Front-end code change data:
· · · · ·

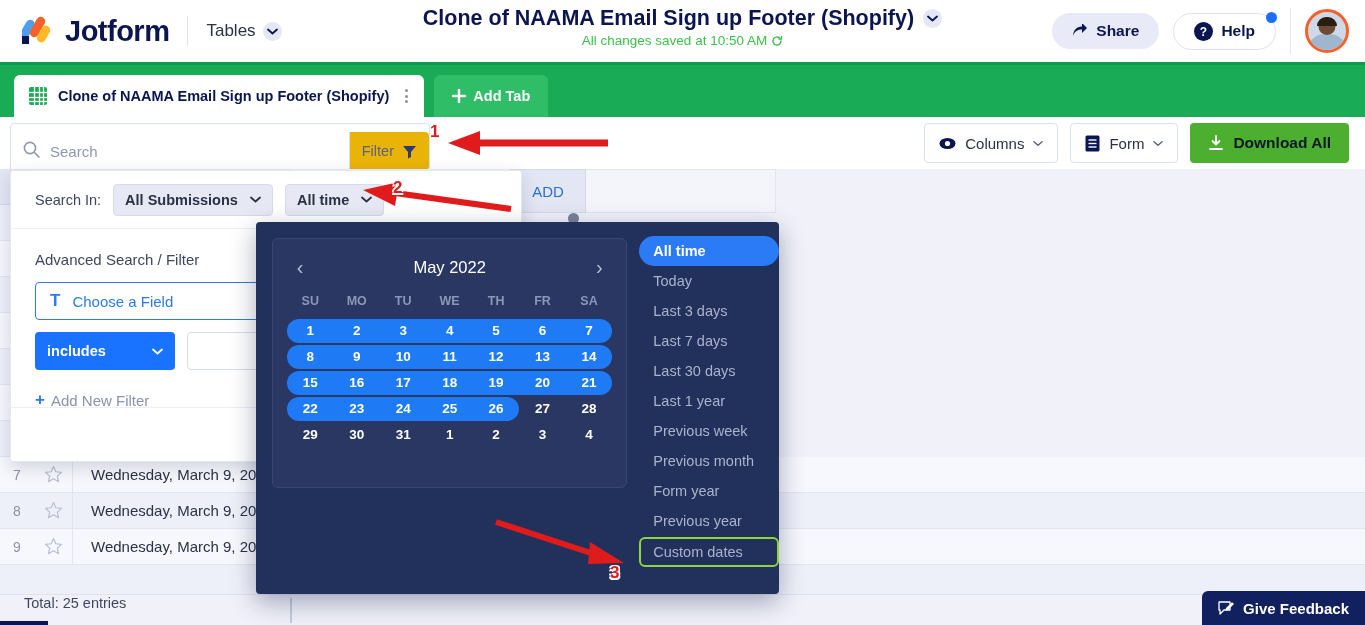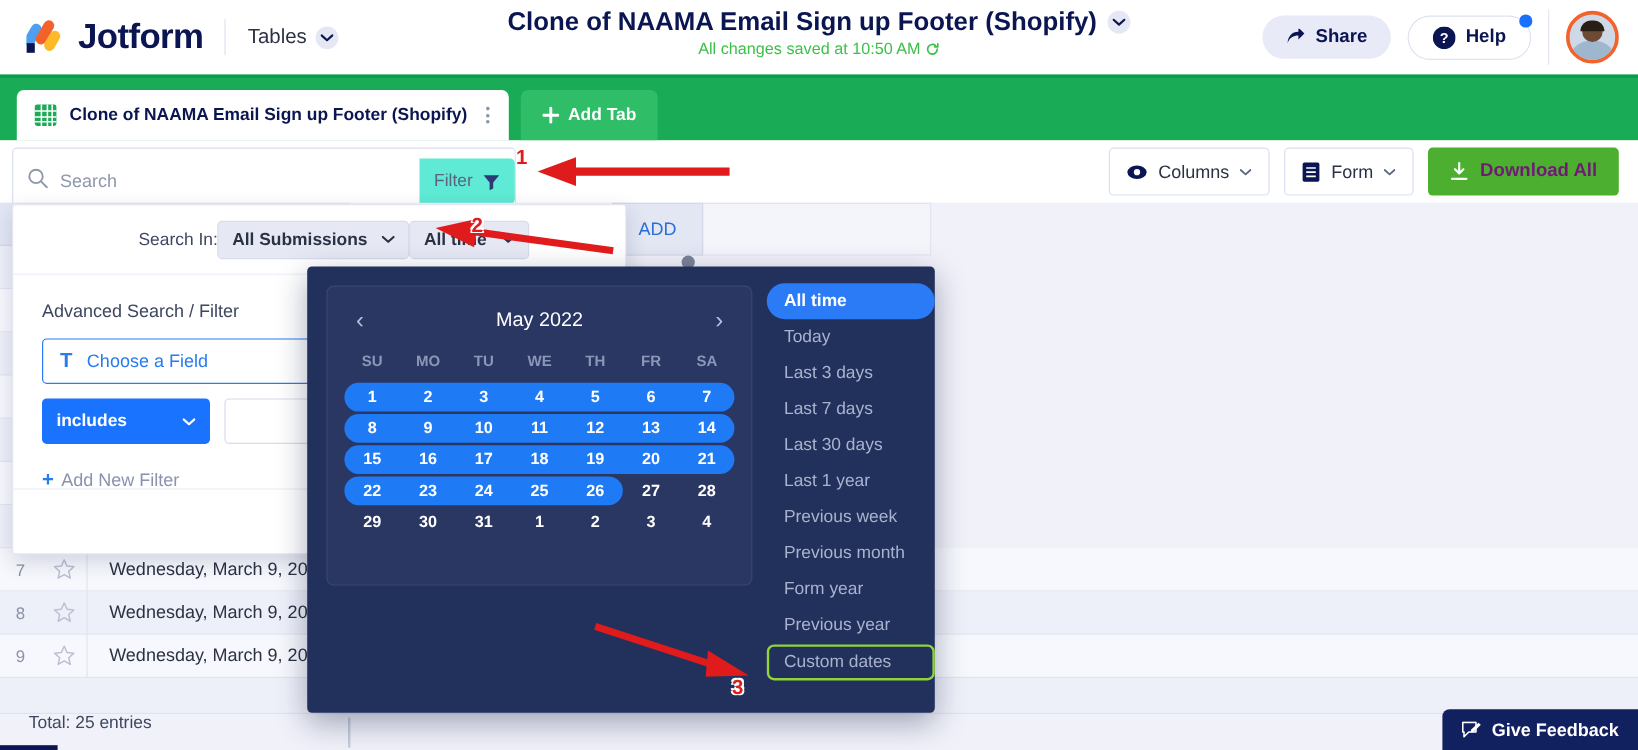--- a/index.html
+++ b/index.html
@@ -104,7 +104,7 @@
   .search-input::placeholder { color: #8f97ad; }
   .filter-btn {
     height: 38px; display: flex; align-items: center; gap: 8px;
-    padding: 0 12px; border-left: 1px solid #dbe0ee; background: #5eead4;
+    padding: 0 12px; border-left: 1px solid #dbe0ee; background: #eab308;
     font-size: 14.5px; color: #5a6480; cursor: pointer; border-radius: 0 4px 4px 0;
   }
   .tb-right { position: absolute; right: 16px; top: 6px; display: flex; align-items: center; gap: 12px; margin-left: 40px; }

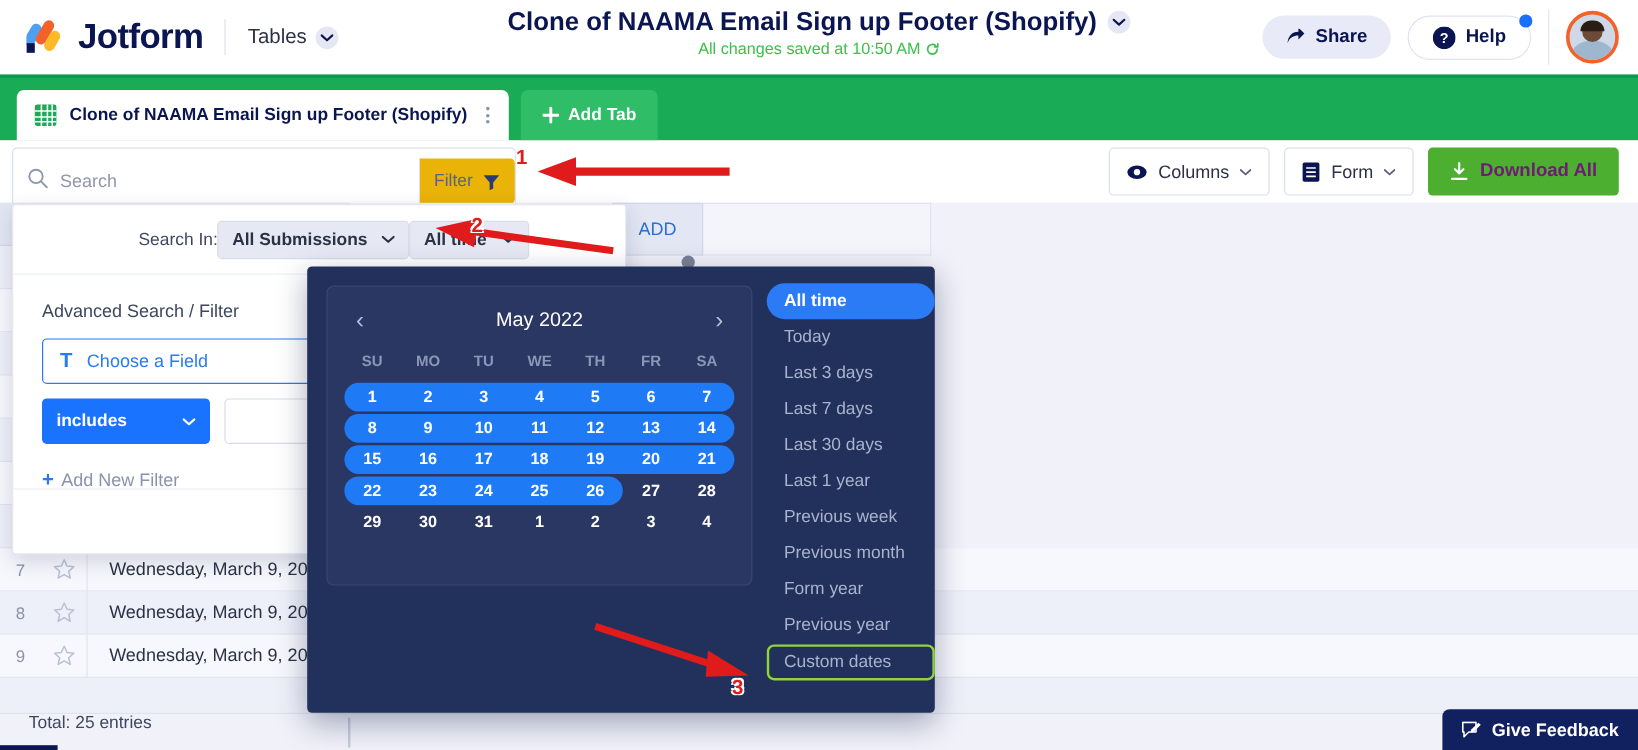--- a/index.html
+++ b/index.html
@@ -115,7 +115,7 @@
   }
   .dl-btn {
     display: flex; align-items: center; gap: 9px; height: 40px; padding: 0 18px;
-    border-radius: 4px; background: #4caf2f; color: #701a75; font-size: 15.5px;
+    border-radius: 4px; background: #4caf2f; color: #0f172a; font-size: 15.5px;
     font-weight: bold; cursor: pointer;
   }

· · · · ·

EXERCISE DESCRIPTION
No pictures should appear in the copy, which holds exactly the lines from the first line of the data through the line with "#0f172a; font-size: 15.5px;" and nothing else.

EXPECTED OUTPUT
--- a/index.html
+++ b/index.html
@@ -104,7 +104,7 @@
   .search-input::placeholder { color: #8f97ad; }
   .filter-btn {
     height: 38px; display: flex; align-items: center; gap: 8px;
-    padding: 0 12px; border-left: 1px solid #dbe0ee; background: #5eead4;
+    padding: 0 12px; border-left: 1px solid #dbe0ee; background: #eab308;
     font-size: 14.5px; color: #5a6480; cursor: pointer; border-radius: 0 4px 4px 0;
   }
   .tb-right { position: absolute; right: 16px; top: 6px; display: flex; align-items: center; gap: 12px; margin-left: 40px; }

--- a/index.html
+++ b/index.html
@@ -115,7 +115,7 @@
   }
   .dl-btn {
     display: flex; align-items: center; gap: 9px; height: 40px; padding: 0 18px;
-    border-radius: 4px; background: #4caf2f; color: #701a75; font-size: 15.5px;
+    border-radius: 4px; background: #4caf2f; color: #0f172a; font-size: 15.5px;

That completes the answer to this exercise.